Recently, a Wall Street Journal report highlighted that Verily Life Sciences, a unit of Alphabet and part of its Other Bets segment, is planning for additional cost cuts. The move comes as Google is aggressively lowering its expenses to cushion earnings and investing heavily in AI.
Verily is a health technology company that has seen its losses widen in the first half of 2023. The report highlighted that Verily has already taken steps like removing employees and discontinuing some products to lower expenses.
Alphabet came under fire in November last year when TCI Fund Management, a significant shareholder in the company, raised concerns about its costs. TCI recommended Alphabet substantially reduce losses in its Other Bets (combination of multiple businesses that are not individually material) segment and increase share buybacks. Notably, the division delivered an operating loss of $5.3 billion and $6.1 billion in 2021 and 2022, respectively.
While Alphabet is lowering costs in its Other Bets segment, Meta is reducing expenses in businesses that do not generate revenues. Let’s delve deeper.
Meta Dissolved ESMFold Project
Earlier, Meta was in the news for dissolving the ESMFold group, which used AI to predict protein structures. However, the segment generated no revenue.
The move was part of the company’s restructuring initiatives to reduce costs. The ESMFold group was part of Meta’s purely scientific projects, or Blue Sky projects (including research where real-world application and commercial benefits are not known).
Like GOOGL, Meta has significantly reduced its employees to lower expenses and generate sustainable profit in the future.
As these tech giants are lowering their expenses, let’s look at what the Street analysts recommend for these stocks.
Is GOOGL Stock Expected to Go Up?
GOOGL is expected to benefit from the acceleration of Search advertising revenue growth. Also, the stabilization in advertiser spending augurs well for growth. Further, the momentum in its Cloud business, customers’ growing interest in its AI-optimized infrastructure, and its focus on lowering costs will support its financials.
These are positive developments for Alphabet, keeping Wall Street analysts bullish about its stock. Alphabet stock sports a Strong Buy consensus rating based on 30 Buy and five Hold recommendations.

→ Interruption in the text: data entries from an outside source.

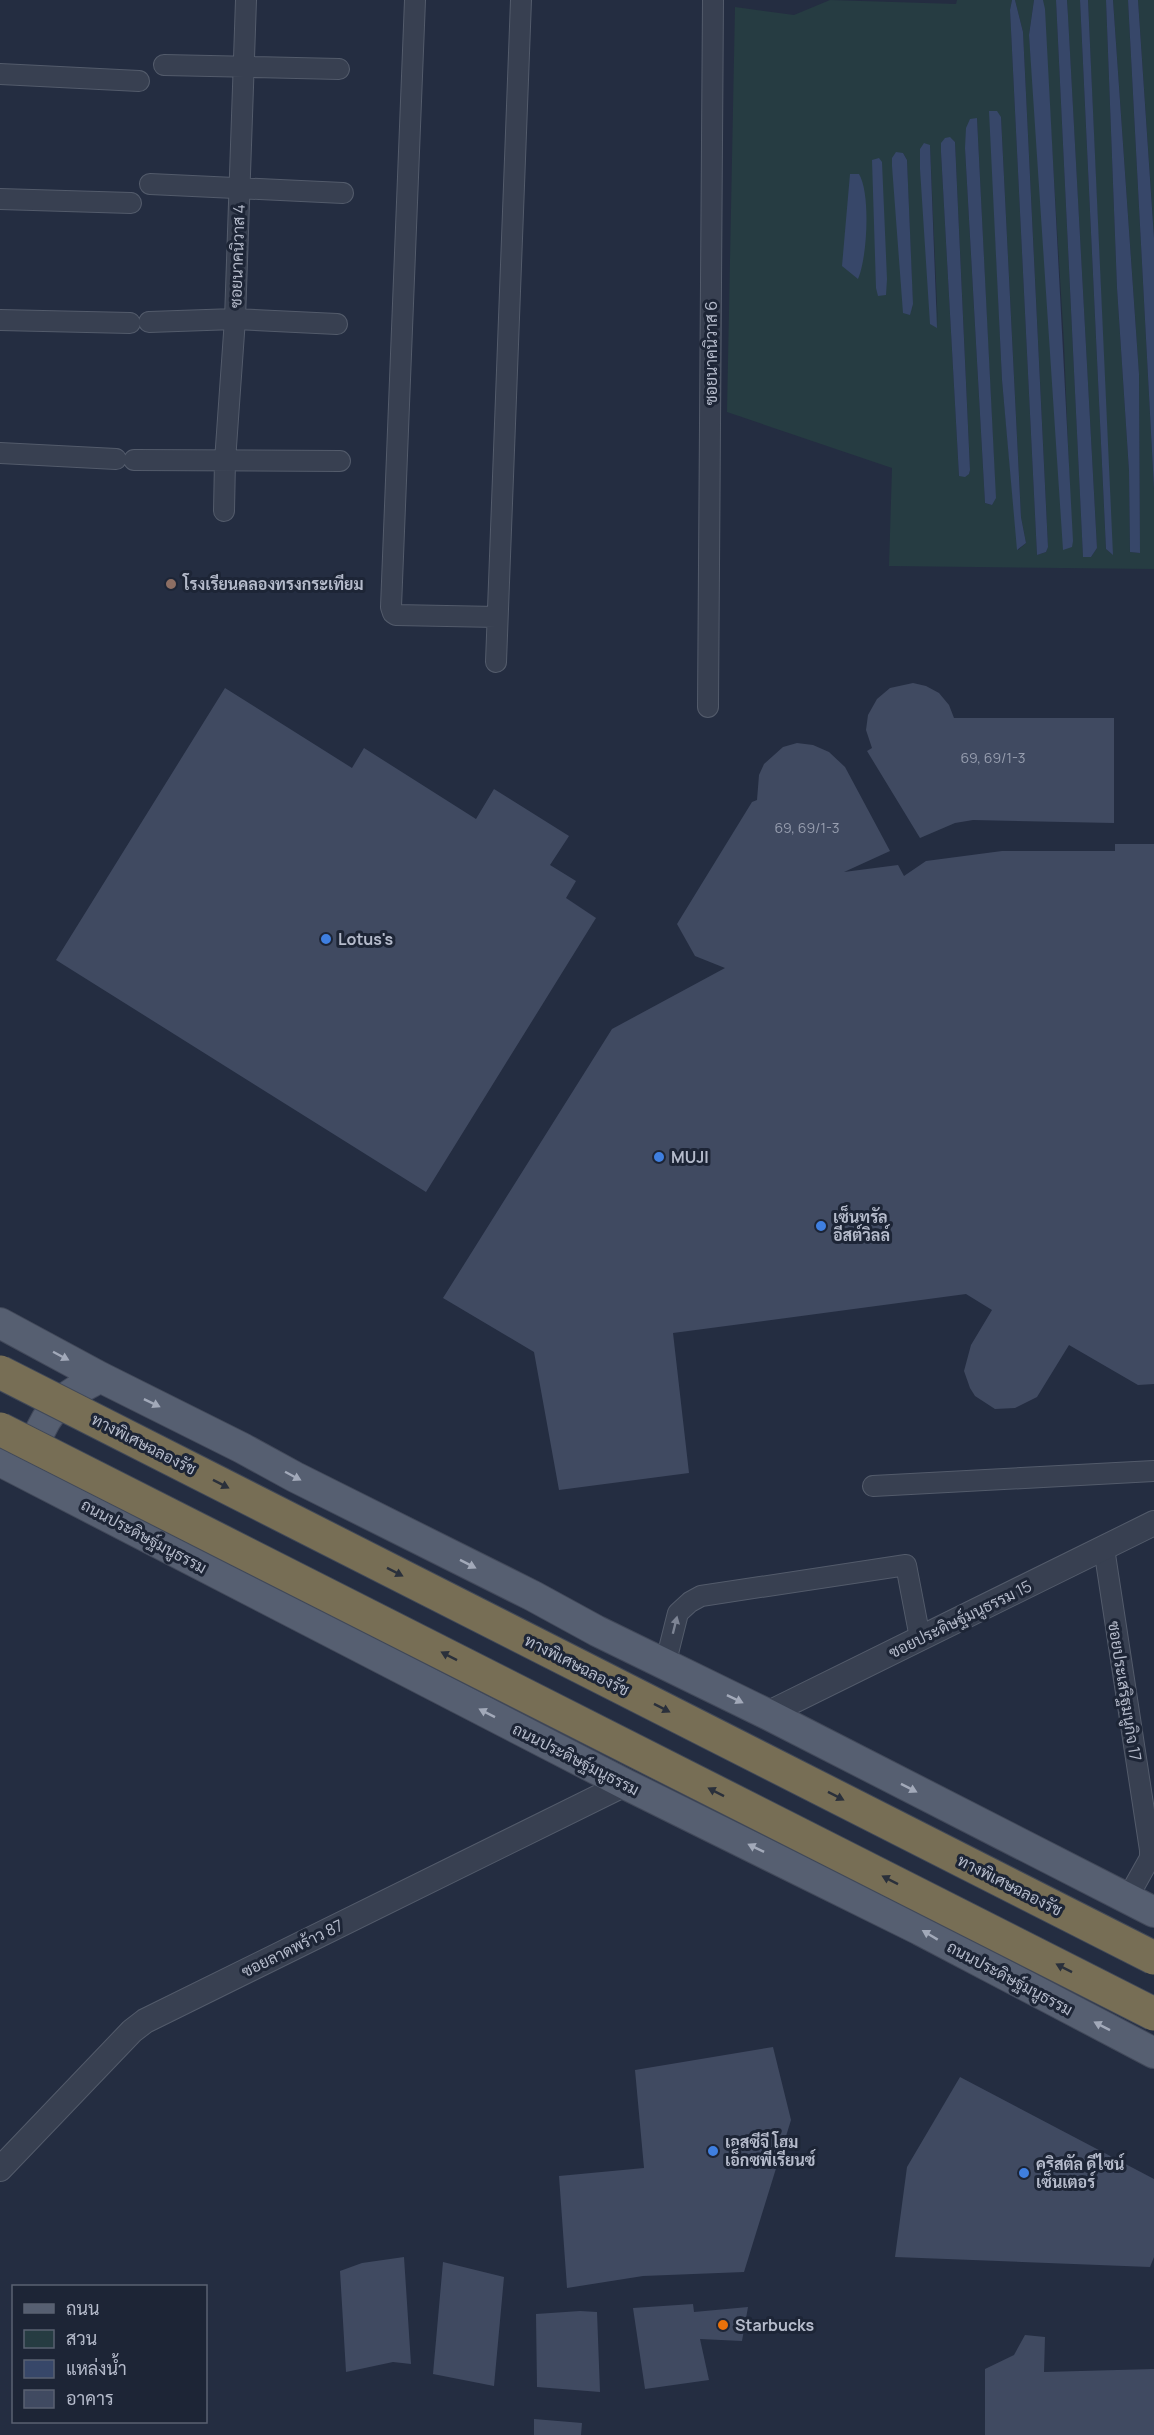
<svg xmlns="http://www.w3.org/2000/svg" width="1154" height="2435" font-family="Manrope,Sarabun,sans-serif">
<rect width="100%" height="100%" fill="#242d41"/>
<!-- green -->
<path fill="#263c42" fill-rule="evenodd" d="M 830,0 L 956,4 L 957,0 L 1012,0 L 1010,10 L 1037,555 L 1046,552 L 1048,546 L 1023,32 L 1015,0 L 1034,0 L 1029,35 L 1072,547 L 1064,343 L 1043,0 L 1056,0 L 1083,556 L 1091,557 L 1097,548 L 1067,0 L 1080,0 L 1106,549 L 1112,554 L 1088,0 L 1106,0 L 1117,288 L 1129,471 L 1130,552 L 1140,553 L 1139,374 L 1113,0 L 1128,0 L 1154,489 L 1154,569 L 889,566 L 892,468 L 727,412 L 735,7 L 794,15 ZM 990,111 L 1001,117 L 1021,517 L 1026,543 L 1018,550 L 1002,380 ZM 977,118 L 995,486 L 992,505 L 985,503 L 965,148 ZM 950,138 L 955,142 L 970,469 L 969,474 L 959,476 L 941,152 L 942,143 ZM 924,143 L 930,146 L 938,327 ZM 903,153 L 907,160 L 913,312 Z
M 1138,0 L 1154,0 L 1154,238 L 1154,237 Z"/>
<!-- water -->
<path fill="#374769" d="M 1012,0 L 1015,0 L 1023,32 L 1048,547 L 1046,552 L 1037,555 L 1010,10 Z
M 1034,0 L 1043,0 L 1045,9 L 1073,541 L 1072,547 L 1063,550 L 1029,35 Z
M 1056,0 L 1067,0 L 1068,16 L 1097,548 L 1091,557 L 1083,557 Z
M 1080,0 L 1088,0 L 1113,555 L 1106,549 Z
M 1106,0 L 1113,0 L 1139,374 L 1140,553 L 1130,552 L 1129,471 L 1117,288 Z
M 1128,0 L 1138,0 L 1154,238 L 1154,489 Z
M 989,111 L 997,111 L 1001,117 L 1021,517 L 1026,543 L 1017,550 L 1002,380 Z
M 977,118 L 996,498 L 992,505 L 985,503 L 965,148 L 966,128 L 970,119 Z
M 950,137 L 955,142 L 970,470 L 969,474 L 965,477 L 959,476 L 941,152 L 941,143 L 945,138 Z
M 924,143 L 930,145 L 937,328 L 930,324 L 920,169 L 920,149 Z
M 896,152 L 903,153 L 907,160 L 913,304 L 910,315 L 903,313 L 892,166 L 892,158 Z
M 879,158 L 882,162 L 887,279 L 886,295 L 878,296 L 876,288 L 872,160 Z
M 850,174 L 859,174 C 871,194 867,259 858,279 L 842,266 Z"/>
<!-- building -->
<path fill="#404a61" d="M 913,683 L 926,686 L 939,693 L 949,705 L 954,718 L 1114,718 L 1114,823 L 973,820 L 955,823 L 920,838 L 867,751 L 872,748 L 866,730 L 868,715 L 877,699 L 890,688 Z
M 225,688 L 352,768 L 364,748 L 476,819 L 494,789 L 569,836 L 550,865 L 576,881 L 566,898 L 596,918 L 426,1192 L 56,960 Z
M 797,743 L 813,745 L 829,752 L 845,767 L 890,851 L 844,872 L 898,865 L 904,876 L 926,861 L 1002,851 L 1115,851 L 1115,844 L 1154,844 L 1154,1384 L 1138,1385 L 1069,1345 L 1037,1397 L 1015,1408 L 995,1409 L 975,1396 L 970,1388 L 964,1371 L 971,1345 L 992,1310 L 966,1294 L 673,1333 L 689,1473 L 559,1490 L 534,1352 L 443,1298 L 612,1029 L 725,968 L 695,956 L 677,924 L 752,802 L 757,800 L 759,775 L 764,764 L 783,747 Z
M 773,2047 L 791,2120 L 744,2272 L 643,2276 L 567,2288 L 559,2176 L 644,2168 L 635,2070 Z
M 960,2077 L 1154,2179 L 1154,2257 L 1150,2267 L 895,2257 L 907,2167 Z
M 404,2257 L 411,2364 L 393,2362 L 346,2372 L 340,2271 L 362,2263 Z
M 443,2262 L 504,2277 L 494,2386 L 433,2374 Z
M 693,2304 L 694,2312 L 748,2307 L 742,2341 L 700,2339 L 709,2380 L 645,2389 L 633,2308 Z
M 580,2311 L 597,2312 L 600,2392 L 537,2387 L 536,2314 Z
M 1025,2335 L 1045,2337 L 1044,2372 L 1154,2369 L 1154,2435 L 985,2435 L 985,2369 L 1014,2355 Z
M 534,2419 L 582,2423 L 581,2435 L 534,2435 Z"/>
<g fill="none" stroke-linecap="round" stroke-linejoin="round">
<defs>
<path id="minor" d="M 415,0 L 391,607 L 393,613 L 396,615 L 497,617
M 164,65 L 339,69
M 0,74 L 139,81
M 150,184 L 343,193
M 0,199 L 131,203
M 0,320 L 130,323
M 149,322 L 235,319 L 337,324
M 0,453 L 116,459
M 134,460 L 340,461
M 224,511 L 225,461 L 235,319 L 246,0
M 496,662 L 521,0
M 708,707 L 713,0
M 873,1486 L 1154,1471
M 1104,1548 L 1150,1850 L 1150,1858 L 1127,1899
M 665,1665 L 678,1613 L 690,1602 L 701,1596 L 906,1565 L 920,1638"/>
<path id="tertiary" d="M 767,1714 L 1154,1523
M 0,2169 L 132,2031 L 145,2021 L 625,1784"/>
<path id="primary" d="M 0,1323 L 100,1377 L 242,1448 L 295,1477 L 533,1596 L 597,1631 L 767,1714 L 1154,1912
M 0,1461 L 625,1784 L 920,1930 L 1154,2053
M 41,1469 C 25,1446 48,1411 67,1397 C 77,1389 89,1384 100,1377"/>
</defs>
<!-- minor casing -->
<use href="#minor" stroke="#535b6b" stroke-width="22"/>
<!-- tertiary casing -->
<use href="#tertiary" stroke="#535b6b" stroke-width="26"/>
<!-- primary casing -->
<use href="#primary" stroke="#42495a" stroke-width="32"/>
<!-- minor -->
<use href="#minor" stroke="#384051" stroke-width="20"/>
<!-- tertiary -->
<use href="#tertiary" stroke="#384051" stroke-width="24"/>
<!-- primary -->
<use href="#primary" stroke="#565f71" stroke-width="30"/>
<defs>
<path id="motorway-bridge" d="M 0,1372 L 1154,1958
M 0,1429 L 1154,2014"/>
</defs>
<!-- motorway-bridge casing -->
<use href="#motorway-bridge" stroke="#404858" stroke-width="35" stroke-linecap="butt"/>
<!-- motorway-bridge -->
<use href="#motorway-bridge" stroke="#776e55" stroke-width="33"/>
</g>
<!-- one-way arrows -->
<defs><path id="oneway-solid" d="M-6-.8H1V-3.2L6.5 0L1 3.2V.8H-6Z" transform="scale(1.5)"/></defs>
<g fill="#a2a9b9">
<use href="#oneway-solid" transform="translate(61 1356) rotate(28)"/>
<use href="#oneway-solid" transform="translate(152 1403) rotate(26)"/>
<use href="#oneway-solid" transform="translate(293 1476) rotate(28)"/>
<use href="#oneway-solid" transform="translate(468 1564) rotate(27)"/>
<use href="#oneway-solid" transform="translate(735 1699) rotate(26)"/>
<use href="#oneway-solid" transform="translate(487 1713) rotate(-153)"/>
<use href="#oneway-solid" transform="translate(909 1788) rotate(27)"/>
<use href="#oneway-solid" transform="translate(756 1848) rotate(-154)"/>
<use href="#oneway-solid" transform="translate(930 1935) rotate(-149)"/>
<use href="#oneway-solid" transform="translate(1102 2026) rotate(-153)"/>
</g>
<g fill="#2a303b">
<use href="#oneway-solid" transform="translate(221 1484) rotate(27)"/>
<use href="#oneway-solid" transform="translate(395 1572) rotate(27)"/>
<use href="#oneway-solid" transform="translate(449 1656) rotate(-153)"/>
<use href="#oneway-solid" transform="translate(662 1708) rotate(27)"/>
<use href="#oneway-solid" transform="translate(716 1792) rotate(-153)"/>
<use href="#oneway-solid" transform="translate(836 1796) rotate(27)"/>
<use href="#oneway-solid" transform="translate(890 1880) rotate(-153)"/>
<use href="#oneway-solid" transform="translate(1064 1968) rotate(-153)"/>
</g>
<use fill="#7d8494" href="#oneway-solid" transform="translate(675 1625) rotate(-76)"/>
<!-- markers -->
<circle fill="#8d6e63" stroke="#1d2536" stroke-width="2" cx="171" cy="584" r="6"/>
<g fill="#3f7fe0" stroke="#1d2536" stroke-width="2">
<circle cx="326" cy="939" r="6"/>
<circle cx="659" cy="1157" r="6"/>
<circle cx="821" cy="1226" r="6"/>
<circle cx="713" cy="2151" r="6"/>
<circle cx="1024" cy="2173" r="6"/>
</g>
<circle fill="#e8710a" stroke="#1d2536" stroke-width="2" cx="723" cy="2325" r="6"/>
<g text-anchor="middle" stroke-width="6" stroke-linejoin="round" paint-order="stroke">
<!-- number labels -->
<g font-size="14" fill="#989fb0">
<text x="993" y="763">69, 69/1-3</text>
<text x="807" y="833">69, 69/1-3</text>
</g>
<!-- street labels -->
<g font-size="16" fill="#b5bbcb" stroke="#1d2536">
<text transform="translate(237 256) rotate(-88)" y="6">ซอยนาคนิวาส 4</text>
<text transform="translate(711 353) rotate(-90)" y="6">ซอยนาคนิวาส 6</text>
<text transform="translate(144 1444) rotate(27)" y="6">ทางพิเศษฉลองรัช</text>
<text transform="translate(144 1536) rotate(28)" y="6">ถนนประดิษฐ์มนูธรรม</text>
<text transform="translate(960 1619) rotate(-26)" y="6">ซอยประดิษฐ์มนูธรรม 15</text>
<text transform="translate(577 1665) rotate(27)" y="6">ทางพิเศษฉลองรัช</text>
<text transform="translate(1125 1691) rotate(81)" y="6">ซอยประเสริฐมนูกิจ 17</text>
<text transform="translate(576 1759) rotate(27)" y="6">ถนนประดิษฐ์มนูธรรม</text>
<text transform="translate(1010 1885) rotate(27)" y="6">ทางพิเศษฉลองรัช</text>
<text transform="translate(292 1948) rotate(-26)" y="6">ซอยลาดพร้าว 87</text>
<text transform="translate(1010 1978) rotate(28)" y="6">ถนนประดิษฐ์มนูธรรม</text>
</g>
<!-- poi labels -->
<g font-size="16" font-weight="bold" fill="#b5bbcb" stroke="#1d2536" text-anchor="start">
<text x="183" y="590">โรงเรียนคลองทรงกระเทียม</text>
<text x="338" y="945">Lotus's</text>
<text x="671" y="1163">MUJI</text>
<text x="833" y="1223">เซ็นทรัล<tspan x="833" dy="18">อีสต์วิลล์</tspan></text>
<text x="725" y="2148">เอสซีจี โฮม<tspan x="725" dy="18">เอ็กซพีเรียนซ์</tspan></text>
<text x="1036" y="2170">คริสตัล ดีไซน์<tspan x="1036" dy="18">เซ็นเตอร์</tspan></text>
<text x="735" y="2331">Starbucks</text>
</g>
</g>
<!-- legend -->
<rect x="12" y="2285" width="195" height="138" fill="#1d2536" stroke="#5a6172" stroke-width="1.5"/>
<rect x="24" y="2304" width="30" height="9" fill="#565f71" stroke="#5a6172" stroke-width="1.5"/>
<text x="66" y="2315" font-size="18" fill="#b5bbcb">ถนน</text>
<rect x="24" y="2330" width="30" height="18" fill="#263c42" stroke="#5a6172" stroke-width="1.5"/>
<text x="66" y="2345" font-size="18" fill="#b5bbcb">สวน</text>
<rect x="24" y="2360" width="30" height="18" fill="#374769" stroke="#5a6172" stroke-width="1.5"/>
<text x="66" y="2375" font-size="18" fill="#b5bbcb">แหล่งน้ำ</text>
<rect x="24" y="2390" width="30" height="18" fill="#404a61" stroke="#5a6172" stroke-width="1.5"/>
<text x="66" y="2405" font-size="18" fill="#b5bbcb">อาคาร</text>
</svg>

Analysts’ average 12-month price target of $149.91 implies 16.5% upside potential from current levels.
Is Meta Platforms a Good Stock to Buy?
Meta is benefitting from the reacceleration in ad revenues, higher engagement, and its investments in AI that are driving efficiency. The stock has gained about 145% year-to-date. Despite the considerable increase in its share price, analysts remain upbeat and expect further upside in its stock.
With 39 Buy and two Hold recommendations, Meta Platforms stock commands a Strong Buy consensus rating. Analysts’ average 12-month price target of $377.70 suggests a 28.3% upside potential from current levels.